[What you have to do]:
Can you reproduce the lines below word for word, from the very first one up to and including the line with "115: (559, 399)", leaving the pictures out of your answer?

(Records shown)

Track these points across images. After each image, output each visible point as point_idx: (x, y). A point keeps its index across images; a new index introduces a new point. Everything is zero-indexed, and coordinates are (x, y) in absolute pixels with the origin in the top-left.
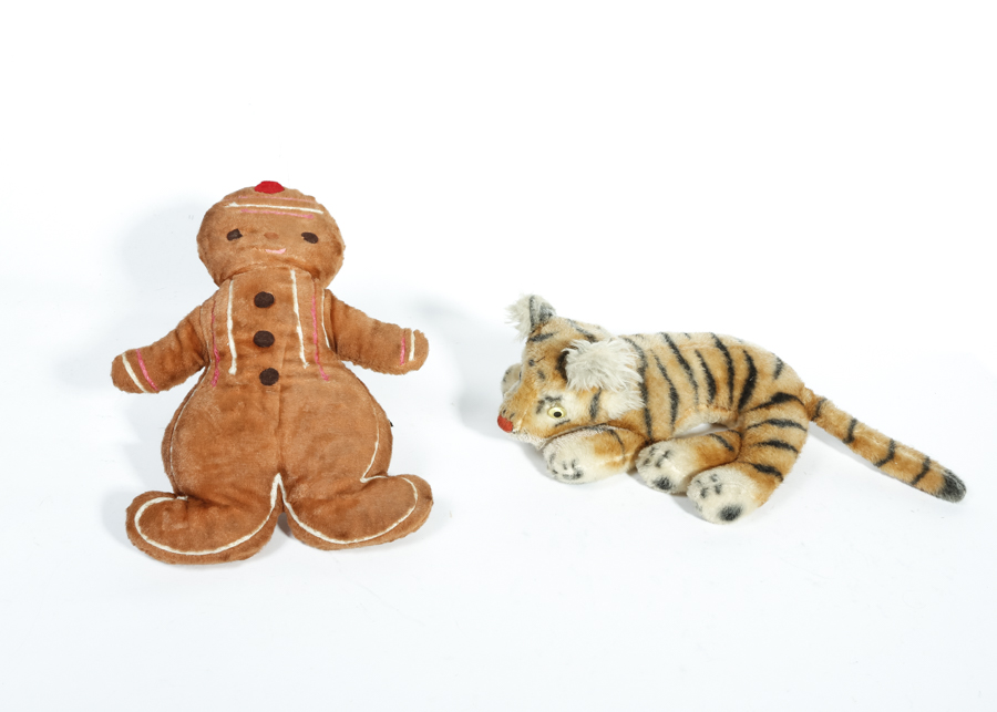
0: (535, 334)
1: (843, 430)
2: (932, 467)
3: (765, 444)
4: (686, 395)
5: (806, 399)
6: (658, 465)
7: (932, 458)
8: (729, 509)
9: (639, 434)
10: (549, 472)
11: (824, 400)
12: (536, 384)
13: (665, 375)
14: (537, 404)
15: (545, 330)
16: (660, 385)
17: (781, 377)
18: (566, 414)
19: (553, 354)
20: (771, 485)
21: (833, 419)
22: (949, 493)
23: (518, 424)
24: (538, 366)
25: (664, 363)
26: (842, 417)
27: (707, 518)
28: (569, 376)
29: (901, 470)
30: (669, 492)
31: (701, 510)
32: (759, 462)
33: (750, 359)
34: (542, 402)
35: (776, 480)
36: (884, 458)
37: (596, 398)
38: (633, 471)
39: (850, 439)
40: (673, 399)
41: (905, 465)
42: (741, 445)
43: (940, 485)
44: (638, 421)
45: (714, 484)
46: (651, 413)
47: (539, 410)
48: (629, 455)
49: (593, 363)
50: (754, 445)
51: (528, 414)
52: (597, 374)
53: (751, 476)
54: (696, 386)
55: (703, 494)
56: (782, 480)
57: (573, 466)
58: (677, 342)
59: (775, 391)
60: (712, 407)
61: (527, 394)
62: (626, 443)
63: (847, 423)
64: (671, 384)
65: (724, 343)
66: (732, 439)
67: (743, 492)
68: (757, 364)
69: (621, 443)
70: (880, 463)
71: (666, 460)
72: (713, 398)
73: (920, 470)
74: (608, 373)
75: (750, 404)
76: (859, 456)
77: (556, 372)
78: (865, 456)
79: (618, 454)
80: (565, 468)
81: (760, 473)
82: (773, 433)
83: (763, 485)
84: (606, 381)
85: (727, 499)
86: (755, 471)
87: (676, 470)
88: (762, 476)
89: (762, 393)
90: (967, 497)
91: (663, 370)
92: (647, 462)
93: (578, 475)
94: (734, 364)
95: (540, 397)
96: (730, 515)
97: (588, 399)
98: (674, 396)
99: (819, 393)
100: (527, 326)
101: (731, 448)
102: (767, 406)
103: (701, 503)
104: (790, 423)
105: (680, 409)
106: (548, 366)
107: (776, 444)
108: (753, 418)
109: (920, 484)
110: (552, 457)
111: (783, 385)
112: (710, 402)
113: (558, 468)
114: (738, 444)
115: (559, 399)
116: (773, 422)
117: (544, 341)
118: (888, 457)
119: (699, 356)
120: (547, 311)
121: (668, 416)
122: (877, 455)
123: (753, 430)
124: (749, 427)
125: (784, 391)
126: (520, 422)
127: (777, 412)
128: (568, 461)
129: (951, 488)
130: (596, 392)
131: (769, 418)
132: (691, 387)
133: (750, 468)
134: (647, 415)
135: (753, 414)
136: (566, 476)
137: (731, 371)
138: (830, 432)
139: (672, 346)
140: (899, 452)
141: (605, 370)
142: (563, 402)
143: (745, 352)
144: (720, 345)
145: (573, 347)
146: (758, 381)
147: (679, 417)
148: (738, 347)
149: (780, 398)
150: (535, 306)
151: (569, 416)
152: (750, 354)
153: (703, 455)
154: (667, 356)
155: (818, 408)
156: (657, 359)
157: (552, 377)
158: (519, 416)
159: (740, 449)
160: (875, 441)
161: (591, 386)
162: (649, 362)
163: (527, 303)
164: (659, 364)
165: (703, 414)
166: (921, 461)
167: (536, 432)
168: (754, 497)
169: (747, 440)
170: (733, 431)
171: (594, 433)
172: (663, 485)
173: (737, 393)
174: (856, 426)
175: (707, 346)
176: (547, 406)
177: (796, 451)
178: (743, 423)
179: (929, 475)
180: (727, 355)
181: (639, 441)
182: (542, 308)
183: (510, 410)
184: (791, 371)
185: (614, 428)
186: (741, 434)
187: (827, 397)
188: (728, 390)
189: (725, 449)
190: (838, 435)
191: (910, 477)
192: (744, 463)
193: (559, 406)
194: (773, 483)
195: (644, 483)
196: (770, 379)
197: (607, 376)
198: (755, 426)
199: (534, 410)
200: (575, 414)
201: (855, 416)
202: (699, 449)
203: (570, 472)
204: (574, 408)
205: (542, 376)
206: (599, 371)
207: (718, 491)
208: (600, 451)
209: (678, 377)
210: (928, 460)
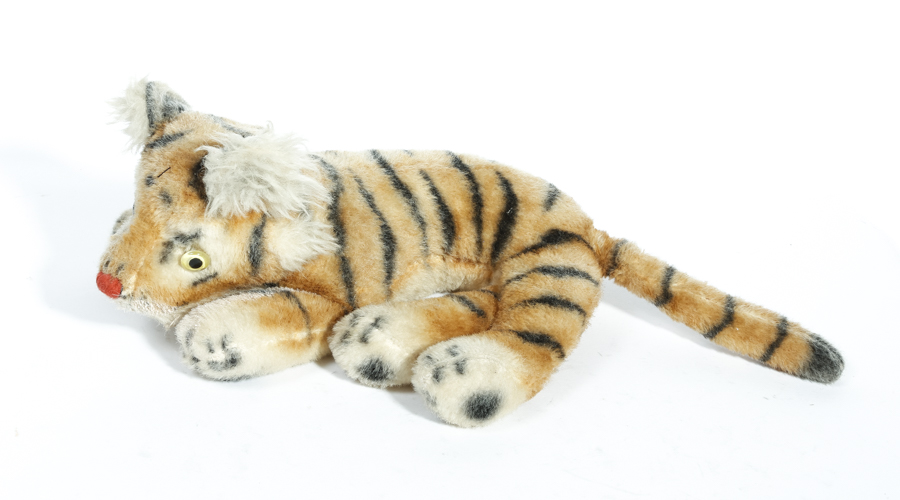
0: (155, 137)
1: (655, 284)
2: (790, 330)
3: (534, 301)
4: (407, 239)
5: (598, 242)
6: (364, 340)
7: (791, 319)
8: (479, 398)
9: (334, 300)
10: (187, 361)
11: (623, 242)
12: (159, 214)
13: (372, 206)
14: (161, 248)
15: (171, 128)
16: (364, 219)
17: (555, 209)
18: (209, 263)
19: (184, 161)
20: (545, 361)
21: (639, 268)
22: (819, 367)
23: (130, 282)
24: (159, 184)
25: (370, 188)
26: (651, 265)
27: (446, 416)
28: (209, 192)
29: (745, 338)
30: (385, 384)
31: (434, 403)
32: (525, 328)
33: (506, 184)
34: (169, 245)
35: (554, 355)
36: (717, 322)
37: (258, 233)
38: (326, 358)
39: (666, 298)
40: (387, 244)
41: (751, 331)
42: (497, 309)
43: (803, 356)
44: (331, 277)
45: (453, 359)
46: (352, 266)
47: (164, 259)
48: (318, 331)
49: (247, 166)
50: (517, 305)
51: (147, 264)
52: (255, 185)
53: (512, 346)
54: (423, 224)
55: (437, 376)
56: (562, 356)
57: (224, 345)
58: (392, 161)
59: (547, 228)
60: (450, 260)
61: (144, 233)
62: (313, 312)
63: (660, 273)
64: (382, 218)
65: (465, 162)
66: (482, 300)
67: (501, 370)
68: (518, 190)
69: (304, 311)
70: (713, 332)
71: (375, 331)
72: (450, 244)
73: (773, 337)
74: (274, 183)
75: (510, 248)
76: (682, 325)
77: (189, 190)
78: (689, 324)
79: (298, 328)
80: (211, 351)
81: (527, 344)
82: (547, 285)
83: (533, 361)
84: (270, 197)
85: (476, 383)
86: (519, 341)
87: (392, 346)
88: (531, 348)
89: (526, 231)
90: (847, 374)
91: (369, 198)
92: (346, 335)
93: (233, 361)
94: (482, 190)
95: (165, 236)
96: (482, 409)
97: (245, 232)
98: (389, 238)
99: (615, 234)
100: (141, 126)
101: (480, 313)
102: (535, 249)
103: (435, 391)
104: (573, 272)
105: (400, 260)
106: (176, 183)
107: (550, 301)
108: (513, 267)
109: (776, 359)
110: (190, 335)
111: (557, 219)
112: (447, 251)
113: (200, 351)
114: (492, 308)
115: (196, 236)
116: (546, 270)
117: (169, 144)
118: (723, 322)
119: (426, 178)
120: (176, 104)
121: (379, 270)
122: (708, 319)
123: (515, 285)
124: (509, 281)
125: (561, 227)
126: (133, 278)
127: (550, 257)
128: (215, 338)
129: (821, 363)
130: (257, 222)
131: (539, 264)
132: (414, 226)
133: (512, 337)
134: (344, 267)
135: (515, 262)
136: (213, 364)
137: (478, 202)
138: (635, 290)
139: (384, 164)
140: (740, 311)
141: (267, 178)
142: (203, 242)
143: (498, 173)
144: (459, 163)
145: (213, 144)
146: (520, 214)
147: (397, 273)
148: (487, 167)
149: (555, 237)
150: (155, 95)
151: (215, 267)
152: (507, 176)
153: (436, 322)
154: (376, 179)
155: (615, 253)
156: (359, 181)
157: (182, 199)
158: (132, 268)
159: (496, 314)
160: (703, 298)
161: (247, 209)
162: (346, 185)
163: (143, 90)
164: (362, 189)
165: (437, 273)
166: (774, 323)
167: (162, 294)
168: (519, 381)
169: (506, 299)
170: (484, 291)
171: (258, 296)
172: (374, 372)
173: (489, 235)
174: (674, 277)
175: (440, 167)
176: (177, 252)
177: (583, 312)
178: (499, 279)
179: (787, 342)
180: (470, 177)
181: (335, 309)
182: (167, 99)
183: (117, 260)
184: (570, 201)
185: (292, 290)
186: (497, 295)
187: (627, 238)
188: (473, 230)
189: (470, 313)
190: (647, 292)
191: (759, 349)
192: (501, 331)
193: (197, 248)
194: (549, 359)
195: (344, 374)
196: (539, 210)
197: (271, 189)
198: (518, 278)
199: (156, 257)
200: (224, 261)
201: (670, 263)
202: (430, 314)
203: (220, 356)
204: (224, 252)
205: (167, 198)
206: (260, 181)
207: (460, 369)
208: (268, 322)
209: (395, 210)
210: (784, 321)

(End Records shown)

[Result of this exercise]:
Track these points across images. After each image, output each visible point as point_idx: (x, y). A point keeps its index across images; a new index introduces a new point. Everything is zero-indexed, and coordinates are (x, y) in absolute pixels with the origin in the top-left.
0: (535, 334)
1: (843, 430)
2: (932, 467)
3: (765, 444)
4: (686, 395)
5: (806, 399)
6: (658, 465)
7: (932, 458)
8: (729, 509)
9: (639, 434)
10: (549, 472)
11: (824, 400)
12: (536, 384)
13: (665, 375)
14: (537, 404)
15: (545, 330)
16: (660, 385)
17: (781, 377)
18: (566, 414)
19: (553, 354)
20: (771, 485)
21: (833, 419)
22: (949, 493)
23: (518, 424)
24: (538, 366)
25: (664, 363)
26: (842, 417)
27: (707, 518)
28: (569, 376)
29: (901, 470)
30: (669, 492)
31: (701, 510)
32: (759, 462)
33: (750, 359)
34: (542, 402)
35: (776, 480)
36: (884, 458)
37: (596, 398)
38: (633, 471)
39: (850, 439)
40: (673, 399)
41: (905, 465)
42: (741, 445)
43: (940, 485)
44: (638, 421)
45: (714, 484)
46: (651, 413)
47: (539, 410)
48: (629, 455)
49: (593, 363)
50: (754, 445)
51: (528, 414)
52: (597, 374)
53: (751, 476)
54: (696, 386)
55: (703, 494)
56: (782, 480)
57: (573, 466)
58: (677, 342)
59: (775, 391)
60: (712, 407)
61: (527, 394)
62: (626, 443)
63: (847, 423)
64: (671, 384)
65: (724, 343)
66: (732, 439)
67: (743, 492)
68: (757, 364)
69: (621, 443)
70: (880, 463)
71: (666, 460)
72: (713, 398)
73: (920, 470)
74: (608, 373)
75: (750, 404)
76: (859, 456)
77: (556, 372)
78: (865, 456)
79: (618, 454)
80: (565, 468)
81: (760, 473)
82: (773, 433)
83: (763, 485)
84: (606, 381)
85: (727, 499)
86: (755, 471)
87: (676, 470)
88: (762, 476)
89: (762, 393)
90: (967, 497)
91: (663, 370)
92: (647, 462)
93: (578, 475)
94: (734, 364)
95: (540, 397)
96: (730, 515)
97: (588, 399)
98: (674, 396)
99: (819, 393)
100: (527, 326)
101: (731, 448)
102: (767, 406)
103: (701, 503)
104: (790, 423)
105: (680, 409)
106: (548, 366)
107: (776, 444)
108: (753, 418)
109: (920, 484)
110: (552, 457)
111: (783, 385)
112: (710, 402)
113: (558, 468)
114: (738, 444)
115: (559, 399)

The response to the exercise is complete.